Objective: This study aimed to determine if patient age is an independent predictor of the propofol dose required for the induction of sedation in pediatric patients for procedures performed in the emergency department (ED).
Methods: This is a retrospective study conducted in an academic, tertiary ED between May 2005 and October 2009. Medical records of patients younger than 18 years who received propofol for procedural sedation were evaluated. Data collected included patient demographics, procedure type, propofol doses administered, time to sedation induction, pain scores before procedure, opioid administration, and adverse effects. Factors predictive of propofol induction dose were analyzed using linear regression analyses.
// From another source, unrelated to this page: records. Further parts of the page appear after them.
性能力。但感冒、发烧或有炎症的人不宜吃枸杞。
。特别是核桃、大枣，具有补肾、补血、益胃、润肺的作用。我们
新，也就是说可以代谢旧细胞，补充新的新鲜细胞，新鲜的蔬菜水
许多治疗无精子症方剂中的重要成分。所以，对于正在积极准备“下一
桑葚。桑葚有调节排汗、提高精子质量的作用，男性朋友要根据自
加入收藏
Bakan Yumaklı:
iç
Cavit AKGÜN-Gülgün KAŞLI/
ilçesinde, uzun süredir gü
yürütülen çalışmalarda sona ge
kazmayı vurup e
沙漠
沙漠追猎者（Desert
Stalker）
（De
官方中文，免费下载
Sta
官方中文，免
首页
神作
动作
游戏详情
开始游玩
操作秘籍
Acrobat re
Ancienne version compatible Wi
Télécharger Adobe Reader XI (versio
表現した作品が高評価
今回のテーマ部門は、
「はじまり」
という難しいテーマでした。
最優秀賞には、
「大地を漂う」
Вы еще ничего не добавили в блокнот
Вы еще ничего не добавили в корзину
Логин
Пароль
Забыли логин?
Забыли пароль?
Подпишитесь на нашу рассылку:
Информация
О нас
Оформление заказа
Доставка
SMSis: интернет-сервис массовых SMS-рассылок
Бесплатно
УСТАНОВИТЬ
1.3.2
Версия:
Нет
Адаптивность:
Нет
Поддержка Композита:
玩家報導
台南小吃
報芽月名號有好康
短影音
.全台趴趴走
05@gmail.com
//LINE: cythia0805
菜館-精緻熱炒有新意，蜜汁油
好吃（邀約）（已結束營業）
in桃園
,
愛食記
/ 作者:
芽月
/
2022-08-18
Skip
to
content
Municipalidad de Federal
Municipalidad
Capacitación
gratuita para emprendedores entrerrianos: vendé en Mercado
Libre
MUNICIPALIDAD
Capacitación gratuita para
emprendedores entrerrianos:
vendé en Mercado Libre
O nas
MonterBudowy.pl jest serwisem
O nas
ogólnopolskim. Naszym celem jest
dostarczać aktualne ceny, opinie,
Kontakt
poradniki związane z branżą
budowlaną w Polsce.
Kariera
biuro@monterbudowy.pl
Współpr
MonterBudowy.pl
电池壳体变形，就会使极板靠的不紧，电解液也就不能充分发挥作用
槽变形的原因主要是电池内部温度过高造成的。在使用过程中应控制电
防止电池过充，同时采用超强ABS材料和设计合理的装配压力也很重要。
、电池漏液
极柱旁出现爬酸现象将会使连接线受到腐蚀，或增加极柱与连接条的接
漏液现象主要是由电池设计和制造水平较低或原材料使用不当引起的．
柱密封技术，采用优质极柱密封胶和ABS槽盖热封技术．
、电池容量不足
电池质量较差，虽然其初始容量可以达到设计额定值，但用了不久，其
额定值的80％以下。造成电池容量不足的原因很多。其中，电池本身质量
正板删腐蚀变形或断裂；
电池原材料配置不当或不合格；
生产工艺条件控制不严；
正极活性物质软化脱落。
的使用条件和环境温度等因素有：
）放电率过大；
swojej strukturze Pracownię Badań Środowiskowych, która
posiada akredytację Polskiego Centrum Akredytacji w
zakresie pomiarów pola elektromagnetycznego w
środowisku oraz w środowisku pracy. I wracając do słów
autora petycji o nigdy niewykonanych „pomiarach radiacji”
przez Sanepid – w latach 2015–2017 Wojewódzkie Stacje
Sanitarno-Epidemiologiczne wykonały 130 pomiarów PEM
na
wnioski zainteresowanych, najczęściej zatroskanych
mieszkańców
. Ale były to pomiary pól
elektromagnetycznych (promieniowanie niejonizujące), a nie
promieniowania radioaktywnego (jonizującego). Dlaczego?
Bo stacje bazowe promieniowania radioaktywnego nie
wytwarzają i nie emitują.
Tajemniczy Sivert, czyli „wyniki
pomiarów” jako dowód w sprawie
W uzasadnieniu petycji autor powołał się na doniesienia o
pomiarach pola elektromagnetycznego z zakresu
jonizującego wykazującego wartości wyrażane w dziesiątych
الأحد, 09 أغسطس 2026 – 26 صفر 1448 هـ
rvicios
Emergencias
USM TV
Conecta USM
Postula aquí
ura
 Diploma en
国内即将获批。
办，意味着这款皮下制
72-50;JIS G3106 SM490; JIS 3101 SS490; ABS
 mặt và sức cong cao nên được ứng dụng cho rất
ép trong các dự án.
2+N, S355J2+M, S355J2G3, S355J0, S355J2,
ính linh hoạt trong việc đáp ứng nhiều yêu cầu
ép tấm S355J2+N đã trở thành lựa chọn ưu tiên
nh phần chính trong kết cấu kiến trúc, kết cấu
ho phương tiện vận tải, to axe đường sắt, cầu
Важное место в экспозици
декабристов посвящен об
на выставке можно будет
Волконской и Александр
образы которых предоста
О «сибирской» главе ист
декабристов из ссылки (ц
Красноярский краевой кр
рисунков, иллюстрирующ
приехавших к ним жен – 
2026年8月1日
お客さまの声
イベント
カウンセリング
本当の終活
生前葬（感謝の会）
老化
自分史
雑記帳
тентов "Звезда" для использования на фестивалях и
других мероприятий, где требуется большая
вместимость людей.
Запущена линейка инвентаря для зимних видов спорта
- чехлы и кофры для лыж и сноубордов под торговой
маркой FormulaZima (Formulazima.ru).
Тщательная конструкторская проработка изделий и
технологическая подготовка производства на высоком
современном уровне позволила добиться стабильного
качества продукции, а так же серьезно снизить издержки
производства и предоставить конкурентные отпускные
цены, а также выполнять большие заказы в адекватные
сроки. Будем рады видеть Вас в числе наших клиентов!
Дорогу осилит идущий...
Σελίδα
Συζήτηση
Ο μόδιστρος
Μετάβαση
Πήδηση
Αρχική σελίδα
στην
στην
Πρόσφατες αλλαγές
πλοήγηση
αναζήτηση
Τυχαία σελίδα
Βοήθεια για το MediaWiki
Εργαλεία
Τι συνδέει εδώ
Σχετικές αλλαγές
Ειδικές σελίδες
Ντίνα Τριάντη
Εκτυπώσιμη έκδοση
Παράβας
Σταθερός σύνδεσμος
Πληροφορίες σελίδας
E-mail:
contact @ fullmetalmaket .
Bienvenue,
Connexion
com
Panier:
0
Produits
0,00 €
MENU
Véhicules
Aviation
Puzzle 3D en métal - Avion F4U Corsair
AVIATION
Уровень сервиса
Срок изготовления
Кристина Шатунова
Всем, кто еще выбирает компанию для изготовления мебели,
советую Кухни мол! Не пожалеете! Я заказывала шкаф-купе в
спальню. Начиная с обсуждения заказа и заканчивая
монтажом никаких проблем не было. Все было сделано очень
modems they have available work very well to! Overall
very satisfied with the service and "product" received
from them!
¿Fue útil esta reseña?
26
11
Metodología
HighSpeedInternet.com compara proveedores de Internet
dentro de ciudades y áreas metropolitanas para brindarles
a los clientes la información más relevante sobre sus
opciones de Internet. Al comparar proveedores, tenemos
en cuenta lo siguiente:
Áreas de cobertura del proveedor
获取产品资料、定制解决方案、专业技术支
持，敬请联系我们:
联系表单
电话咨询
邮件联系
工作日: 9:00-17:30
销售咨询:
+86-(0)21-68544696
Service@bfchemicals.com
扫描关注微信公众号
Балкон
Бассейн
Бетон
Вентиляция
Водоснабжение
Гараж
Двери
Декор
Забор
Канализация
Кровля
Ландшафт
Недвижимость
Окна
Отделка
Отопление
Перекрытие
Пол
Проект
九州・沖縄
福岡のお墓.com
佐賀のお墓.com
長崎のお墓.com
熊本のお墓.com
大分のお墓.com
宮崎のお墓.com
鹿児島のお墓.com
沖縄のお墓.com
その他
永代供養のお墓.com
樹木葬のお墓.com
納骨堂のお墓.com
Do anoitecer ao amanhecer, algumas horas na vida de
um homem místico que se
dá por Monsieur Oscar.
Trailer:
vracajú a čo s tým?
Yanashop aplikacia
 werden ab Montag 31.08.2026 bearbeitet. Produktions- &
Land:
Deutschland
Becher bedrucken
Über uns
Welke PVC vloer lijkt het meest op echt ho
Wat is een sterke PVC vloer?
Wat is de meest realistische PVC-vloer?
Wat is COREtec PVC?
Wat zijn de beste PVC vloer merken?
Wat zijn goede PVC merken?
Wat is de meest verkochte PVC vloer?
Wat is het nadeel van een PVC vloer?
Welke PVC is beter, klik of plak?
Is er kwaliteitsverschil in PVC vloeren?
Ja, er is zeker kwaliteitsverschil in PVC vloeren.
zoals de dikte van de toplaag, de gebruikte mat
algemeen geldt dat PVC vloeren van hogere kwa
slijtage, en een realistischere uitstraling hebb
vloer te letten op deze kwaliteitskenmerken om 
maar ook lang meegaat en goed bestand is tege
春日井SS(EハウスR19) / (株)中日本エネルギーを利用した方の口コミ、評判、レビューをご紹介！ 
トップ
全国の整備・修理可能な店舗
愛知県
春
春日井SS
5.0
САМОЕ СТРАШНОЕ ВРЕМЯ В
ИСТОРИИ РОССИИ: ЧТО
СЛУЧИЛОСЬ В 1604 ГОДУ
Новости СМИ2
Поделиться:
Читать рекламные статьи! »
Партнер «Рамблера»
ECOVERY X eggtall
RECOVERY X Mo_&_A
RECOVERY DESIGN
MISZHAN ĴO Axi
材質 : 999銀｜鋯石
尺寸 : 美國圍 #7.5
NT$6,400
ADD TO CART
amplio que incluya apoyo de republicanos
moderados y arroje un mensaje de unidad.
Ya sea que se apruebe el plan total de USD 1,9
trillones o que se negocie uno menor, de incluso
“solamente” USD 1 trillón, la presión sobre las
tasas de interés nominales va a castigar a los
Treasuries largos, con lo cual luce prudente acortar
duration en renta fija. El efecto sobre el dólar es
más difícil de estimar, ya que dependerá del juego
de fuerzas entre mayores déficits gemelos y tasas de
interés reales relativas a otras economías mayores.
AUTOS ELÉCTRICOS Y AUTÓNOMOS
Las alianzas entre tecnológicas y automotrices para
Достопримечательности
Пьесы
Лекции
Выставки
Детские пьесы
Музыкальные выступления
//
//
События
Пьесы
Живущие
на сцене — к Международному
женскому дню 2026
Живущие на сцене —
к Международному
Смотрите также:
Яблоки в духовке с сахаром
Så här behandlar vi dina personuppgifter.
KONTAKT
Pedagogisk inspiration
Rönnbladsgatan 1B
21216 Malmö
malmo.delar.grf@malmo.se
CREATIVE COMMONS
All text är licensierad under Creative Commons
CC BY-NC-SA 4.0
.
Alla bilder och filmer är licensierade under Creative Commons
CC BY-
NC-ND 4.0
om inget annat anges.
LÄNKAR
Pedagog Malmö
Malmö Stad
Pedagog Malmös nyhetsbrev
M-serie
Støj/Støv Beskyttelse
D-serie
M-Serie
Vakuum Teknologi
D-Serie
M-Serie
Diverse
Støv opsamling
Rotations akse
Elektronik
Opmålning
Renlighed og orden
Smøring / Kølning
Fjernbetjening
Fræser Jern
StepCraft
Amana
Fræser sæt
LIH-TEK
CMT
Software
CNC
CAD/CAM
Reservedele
Results: Eighty-eight patients were included in the final analyses. The mean age was 11 years (range, 1-17 years), and 75% were male. The mean induction dose required was 2.1 ± 1.3 mg/kg using a median of 3 boluses (interquartile range, 2-4). The mean time to induction was 3.9 ± 4.2 minutes. In the linear regression analyses (R = 0.07), patient age was inversely predictive of the induction dose (in milligram per kilogram) of propofol (coefficient = -0.074; P = 0.013). Sex, race, procedure type, pain score before procedure, and opioid administration were not predictive of induction dose. Transient respiratory depression occurred in 13.6% and hypotension occurred in 8% of patients, without further complications.
Conclusions: In pediatric patients undergoing procedural sedation in the ED, age is an independent predictor of the dose of propofol required for induction of sedation. Therefore, younger patients may require higher doses by body weight (in milligram per kilogram).